8- Şimdi görüyor musun onlardan bir bakiye?
٩- وَجَاء فِرْعَوْنُ وَمَن قَبْلَهُ وَالْمُؤْتَفِكَاتُ بِالْخَاطِئَةِ
9- Ve cae fir'avnu ve men kablehu vel mu'tefikatu bil hatıeh.
9- Ve geldi Firavun ve ondan önceki kimseler ve alt üst olmuş şehirlere hatalarıyla!
١٠- فَعَصَوْا رَسُولَ رَبِّهِمْ فَأَخَذَهُمْ أَخْذَةً رَّابِيَةً
10- Fe asav resule rabbihim fe ehazehum ahzeten rabiyeh.
10- Hep asi oldular Rasülüne Efendileri'nin. Peşinden aldı onları aşırı bir alışla!
١١- إِنَّا لَمَّا طَغَى الْمَاء حَمَلْنَاكُمْ فِي الْجَارِيَةِ
11- İnna lemma tagal mau hamelnakum fil cariyeh.
11- Şüphesiz Biz; azdığı vakit su; taşıdık sizi akıp gidende!
١٢- لِنَجْعَلَهَا لَكُمْ تَذْكِرَةً وَتَعِيَهَا أُذُنٌ وَاعِيَةٌ
12- Li nec'aleha lekum tezkireten ve teıyeha uzunun vaıyeh.
12- Yapalım diye onu sizin için bir tezkire; hatırlatıcı ve anlasın onu anlayışlı bir kulak.
١٣- فَإِذَا نُفِخَ فِي الصُّورِ نَفْخَةٌ وَاحِدَةٌ
13- Fe iza nufiha fis suri nefhatun vahıdeh.
13- Artık ne zaman üflendiğinde Sur'a tek üflenişle!
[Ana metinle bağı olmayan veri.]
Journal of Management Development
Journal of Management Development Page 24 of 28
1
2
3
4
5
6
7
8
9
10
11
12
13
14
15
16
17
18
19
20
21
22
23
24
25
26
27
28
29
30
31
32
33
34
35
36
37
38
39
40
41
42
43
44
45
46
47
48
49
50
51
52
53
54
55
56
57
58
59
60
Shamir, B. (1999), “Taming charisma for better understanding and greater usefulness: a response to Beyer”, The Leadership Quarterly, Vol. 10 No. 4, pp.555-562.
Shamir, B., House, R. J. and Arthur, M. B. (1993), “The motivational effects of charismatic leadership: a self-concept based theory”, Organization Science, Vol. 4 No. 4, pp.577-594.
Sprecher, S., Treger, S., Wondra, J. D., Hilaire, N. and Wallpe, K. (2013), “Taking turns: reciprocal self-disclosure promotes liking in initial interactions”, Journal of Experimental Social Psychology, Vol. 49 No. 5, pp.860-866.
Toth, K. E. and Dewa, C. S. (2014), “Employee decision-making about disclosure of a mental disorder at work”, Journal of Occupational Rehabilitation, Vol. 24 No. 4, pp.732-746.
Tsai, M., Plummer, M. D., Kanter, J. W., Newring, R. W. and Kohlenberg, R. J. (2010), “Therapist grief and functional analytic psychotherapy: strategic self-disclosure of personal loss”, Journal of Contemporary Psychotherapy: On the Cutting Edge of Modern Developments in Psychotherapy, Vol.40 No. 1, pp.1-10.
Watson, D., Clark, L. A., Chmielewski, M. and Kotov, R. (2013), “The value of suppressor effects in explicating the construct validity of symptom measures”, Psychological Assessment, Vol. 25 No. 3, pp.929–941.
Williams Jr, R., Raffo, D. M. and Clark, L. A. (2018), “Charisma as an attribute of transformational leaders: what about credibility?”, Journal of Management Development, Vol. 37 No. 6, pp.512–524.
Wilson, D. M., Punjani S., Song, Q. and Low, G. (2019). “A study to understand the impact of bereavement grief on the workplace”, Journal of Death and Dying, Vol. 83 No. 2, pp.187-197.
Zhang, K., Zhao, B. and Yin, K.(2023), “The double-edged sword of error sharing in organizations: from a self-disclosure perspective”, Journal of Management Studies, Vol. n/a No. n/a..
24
١٤- وَحُمِلَتِ الْأَرْضُ وَالْجِبَالُ فَدُكَّتَا دَكَّةً وَاحِدَةً
14- Ve humiletil ardu vel cibalu fe dukketa dekketen vahıdeh.
14- Ve taşındığında yer ve dağlar, peşinden dümdüz edildiğinde tek düz edilişle!
١٥- فَيَوْمَئِذٍ وَقَعَتِ الْوَاقِعَةُ
15- Fe yevme izin vekaatil vakıah.
15- İşte o izin günü vuku bulacaktır vakıa!
١٦- وَانشَقَّتِ السَّمَاء فَهِيَ يَوْمَئِذٍ وَاهِيَةٌ
16- Ven şakkatis semau fe hiye yevme izin vahiyeh.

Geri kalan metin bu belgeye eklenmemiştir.